Can you rewrite the lines between the one holding "collection date: 1969-02-16" and the one holding "state / province: Boyacá", inclusive, changing "collectors" to "collected by" and leaving everything else as it is?

-- start of AVAILABLE DATA --

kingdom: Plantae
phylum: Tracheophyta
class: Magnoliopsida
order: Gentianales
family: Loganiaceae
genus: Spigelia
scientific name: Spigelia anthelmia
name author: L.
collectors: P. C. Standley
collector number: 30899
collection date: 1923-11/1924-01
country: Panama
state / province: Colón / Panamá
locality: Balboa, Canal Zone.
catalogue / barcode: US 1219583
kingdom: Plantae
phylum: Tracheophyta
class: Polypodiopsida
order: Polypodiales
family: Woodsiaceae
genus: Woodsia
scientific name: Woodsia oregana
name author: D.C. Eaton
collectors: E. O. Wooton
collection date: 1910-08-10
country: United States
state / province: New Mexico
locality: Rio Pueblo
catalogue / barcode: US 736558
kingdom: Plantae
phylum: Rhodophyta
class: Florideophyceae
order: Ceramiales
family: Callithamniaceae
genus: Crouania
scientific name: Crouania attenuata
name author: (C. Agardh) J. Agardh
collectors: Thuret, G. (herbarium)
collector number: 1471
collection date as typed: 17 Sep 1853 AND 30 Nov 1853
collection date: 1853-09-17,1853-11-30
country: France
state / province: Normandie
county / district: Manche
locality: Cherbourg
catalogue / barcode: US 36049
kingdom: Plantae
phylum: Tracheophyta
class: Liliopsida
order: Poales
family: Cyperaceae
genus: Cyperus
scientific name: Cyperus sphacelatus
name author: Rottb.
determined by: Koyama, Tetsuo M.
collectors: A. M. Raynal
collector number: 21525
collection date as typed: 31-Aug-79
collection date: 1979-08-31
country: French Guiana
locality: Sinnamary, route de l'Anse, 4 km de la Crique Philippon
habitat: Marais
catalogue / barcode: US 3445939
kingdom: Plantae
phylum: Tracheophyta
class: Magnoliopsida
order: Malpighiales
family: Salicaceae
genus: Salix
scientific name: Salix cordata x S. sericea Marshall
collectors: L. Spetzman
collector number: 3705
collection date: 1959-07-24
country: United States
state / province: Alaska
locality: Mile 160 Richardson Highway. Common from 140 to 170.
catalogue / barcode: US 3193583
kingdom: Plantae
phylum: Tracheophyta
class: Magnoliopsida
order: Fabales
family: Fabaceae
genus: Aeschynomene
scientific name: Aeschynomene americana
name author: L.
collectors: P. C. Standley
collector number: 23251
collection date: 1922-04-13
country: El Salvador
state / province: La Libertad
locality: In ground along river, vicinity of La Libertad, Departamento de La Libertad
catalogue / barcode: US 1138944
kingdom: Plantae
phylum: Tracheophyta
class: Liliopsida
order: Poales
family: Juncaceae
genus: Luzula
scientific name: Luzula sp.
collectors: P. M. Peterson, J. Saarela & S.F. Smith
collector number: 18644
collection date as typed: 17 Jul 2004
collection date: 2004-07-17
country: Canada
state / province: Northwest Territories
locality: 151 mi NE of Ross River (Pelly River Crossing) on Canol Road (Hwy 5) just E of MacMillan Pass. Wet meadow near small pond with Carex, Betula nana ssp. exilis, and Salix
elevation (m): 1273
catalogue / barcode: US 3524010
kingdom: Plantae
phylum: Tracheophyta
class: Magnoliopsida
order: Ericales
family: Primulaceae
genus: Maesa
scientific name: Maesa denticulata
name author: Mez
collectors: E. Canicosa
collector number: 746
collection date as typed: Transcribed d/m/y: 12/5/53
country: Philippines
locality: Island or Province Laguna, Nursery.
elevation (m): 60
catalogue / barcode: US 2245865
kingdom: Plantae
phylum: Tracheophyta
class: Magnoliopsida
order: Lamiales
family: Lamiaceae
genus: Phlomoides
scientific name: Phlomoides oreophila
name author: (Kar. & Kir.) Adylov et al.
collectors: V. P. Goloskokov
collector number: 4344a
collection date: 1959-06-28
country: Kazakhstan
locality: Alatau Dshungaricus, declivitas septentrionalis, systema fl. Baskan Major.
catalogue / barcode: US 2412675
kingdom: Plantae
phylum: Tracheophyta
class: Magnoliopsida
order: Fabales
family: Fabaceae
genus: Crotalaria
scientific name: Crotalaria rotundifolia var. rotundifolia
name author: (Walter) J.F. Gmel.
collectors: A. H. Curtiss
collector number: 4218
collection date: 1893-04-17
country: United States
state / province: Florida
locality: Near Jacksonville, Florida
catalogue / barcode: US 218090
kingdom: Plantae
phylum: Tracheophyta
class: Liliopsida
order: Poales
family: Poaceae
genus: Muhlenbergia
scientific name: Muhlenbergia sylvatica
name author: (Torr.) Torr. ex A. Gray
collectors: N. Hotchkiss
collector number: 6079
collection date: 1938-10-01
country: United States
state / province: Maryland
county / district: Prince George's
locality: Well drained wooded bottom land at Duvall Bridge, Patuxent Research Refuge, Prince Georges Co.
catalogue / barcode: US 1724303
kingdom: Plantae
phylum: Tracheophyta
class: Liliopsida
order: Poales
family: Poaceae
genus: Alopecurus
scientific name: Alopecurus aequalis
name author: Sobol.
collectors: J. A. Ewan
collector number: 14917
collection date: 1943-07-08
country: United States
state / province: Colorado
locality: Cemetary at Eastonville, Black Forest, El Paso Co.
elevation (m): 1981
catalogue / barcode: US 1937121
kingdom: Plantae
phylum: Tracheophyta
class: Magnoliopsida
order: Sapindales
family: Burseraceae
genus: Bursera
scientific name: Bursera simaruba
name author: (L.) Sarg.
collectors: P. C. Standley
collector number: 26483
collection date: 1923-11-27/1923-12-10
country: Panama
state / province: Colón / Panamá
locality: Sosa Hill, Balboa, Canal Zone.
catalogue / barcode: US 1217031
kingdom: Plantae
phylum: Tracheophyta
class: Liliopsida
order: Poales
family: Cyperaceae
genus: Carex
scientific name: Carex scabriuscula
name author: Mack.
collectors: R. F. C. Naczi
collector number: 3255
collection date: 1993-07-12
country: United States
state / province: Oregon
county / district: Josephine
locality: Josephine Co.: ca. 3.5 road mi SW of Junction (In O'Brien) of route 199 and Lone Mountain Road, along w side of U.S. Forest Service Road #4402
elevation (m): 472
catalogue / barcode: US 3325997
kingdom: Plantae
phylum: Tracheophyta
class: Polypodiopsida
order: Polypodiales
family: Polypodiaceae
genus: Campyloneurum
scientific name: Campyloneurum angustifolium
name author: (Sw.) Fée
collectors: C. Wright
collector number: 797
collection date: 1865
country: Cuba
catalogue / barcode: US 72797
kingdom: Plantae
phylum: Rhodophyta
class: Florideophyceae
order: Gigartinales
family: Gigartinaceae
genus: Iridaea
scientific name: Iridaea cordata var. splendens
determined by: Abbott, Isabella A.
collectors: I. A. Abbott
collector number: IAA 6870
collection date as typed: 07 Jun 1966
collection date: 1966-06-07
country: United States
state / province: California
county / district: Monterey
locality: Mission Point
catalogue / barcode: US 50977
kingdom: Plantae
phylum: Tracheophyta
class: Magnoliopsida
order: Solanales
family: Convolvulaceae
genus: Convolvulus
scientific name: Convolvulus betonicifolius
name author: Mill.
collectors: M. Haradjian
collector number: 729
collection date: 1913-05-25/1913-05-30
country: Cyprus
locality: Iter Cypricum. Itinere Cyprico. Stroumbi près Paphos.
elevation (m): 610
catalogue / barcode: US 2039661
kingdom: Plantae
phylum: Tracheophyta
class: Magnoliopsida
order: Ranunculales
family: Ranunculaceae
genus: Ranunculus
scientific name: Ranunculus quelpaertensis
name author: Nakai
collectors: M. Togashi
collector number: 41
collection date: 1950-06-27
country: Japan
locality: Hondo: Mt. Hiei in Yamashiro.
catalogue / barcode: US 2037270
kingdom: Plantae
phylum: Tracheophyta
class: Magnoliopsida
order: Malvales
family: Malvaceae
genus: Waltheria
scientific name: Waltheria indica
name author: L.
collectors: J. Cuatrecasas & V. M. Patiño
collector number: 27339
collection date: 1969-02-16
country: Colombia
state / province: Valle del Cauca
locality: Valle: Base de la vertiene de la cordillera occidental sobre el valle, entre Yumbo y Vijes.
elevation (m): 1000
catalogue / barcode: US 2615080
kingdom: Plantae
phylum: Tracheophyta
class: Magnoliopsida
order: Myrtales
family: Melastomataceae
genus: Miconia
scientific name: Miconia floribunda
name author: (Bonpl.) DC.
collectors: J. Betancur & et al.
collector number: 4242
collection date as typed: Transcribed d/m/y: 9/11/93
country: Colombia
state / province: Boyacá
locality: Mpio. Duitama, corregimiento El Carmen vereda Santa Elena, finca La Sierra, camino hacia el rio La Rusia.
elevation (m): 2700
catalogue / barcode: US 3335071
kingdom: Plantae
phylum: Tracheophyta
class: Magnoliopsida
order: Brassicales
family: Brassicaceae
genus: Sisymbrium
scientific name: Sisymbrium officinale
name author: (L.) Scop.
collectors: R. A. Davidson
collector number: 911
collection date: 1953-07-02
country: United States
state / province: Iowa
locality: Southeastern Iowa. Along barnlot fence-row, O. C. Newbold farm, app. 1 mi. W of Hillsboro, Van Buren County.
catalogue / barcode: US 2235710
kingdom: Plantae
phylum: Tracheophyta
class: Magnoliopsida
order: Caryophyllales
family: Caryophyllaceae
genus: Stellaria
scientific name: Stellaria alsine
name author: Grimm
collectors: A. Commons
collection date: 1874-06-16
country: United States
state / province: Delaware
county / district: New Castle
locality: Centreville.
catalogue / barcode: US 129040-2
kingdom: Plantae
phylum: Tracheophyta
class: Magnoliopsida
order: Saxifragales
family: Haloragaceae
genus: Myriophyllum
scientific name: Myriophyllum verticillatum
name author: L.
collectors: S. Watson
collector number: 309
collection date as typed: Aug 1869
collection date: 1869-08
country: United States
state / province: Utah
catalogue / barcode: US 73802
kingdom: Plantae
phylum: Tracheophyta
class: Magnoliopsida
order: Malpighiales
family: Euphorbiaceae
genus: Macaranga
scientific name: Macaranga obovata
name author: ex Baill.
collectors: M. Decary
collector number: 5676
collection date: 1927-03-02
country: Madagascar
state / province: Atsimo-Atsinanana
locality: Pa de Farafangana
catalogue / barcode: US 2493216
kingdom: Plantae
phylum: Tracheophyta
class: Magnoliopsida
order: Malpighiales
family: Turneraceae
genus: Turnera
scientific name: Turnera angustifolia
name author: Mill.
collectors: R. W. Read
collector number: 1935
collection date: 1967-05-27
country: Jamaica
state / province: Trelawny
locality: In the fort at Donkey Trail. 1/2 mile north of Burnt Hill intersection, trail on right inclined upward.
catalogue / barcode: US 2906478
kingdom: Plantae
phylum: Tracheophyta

-- end of AVAILABLE DATA --

**TASK OUTPUT**.
collection date: 1969-02-16
country: Colombia
state / province: Valle del Cauca
locality: Valle: Base de la vertiene de la cordillera occidental sobre el valle, entre Yumbo y Vijes.
elevation (m): 1000
catalogue / barcode: US 2615080
kingdom: Plantae
phylum: Tracheophyta
class: Magnoliopsida
order: Myrtales
family: Melastomataceae
genus: Miconia
scientific name: Miconia floribunda
name author: (Bonpl.) DC.
collected by: J. Betancur & et al.
collector number: 4242
collection date as typed: Transcribed d/m/y: 9/11/93
country: Colombia
state / province: Boyacá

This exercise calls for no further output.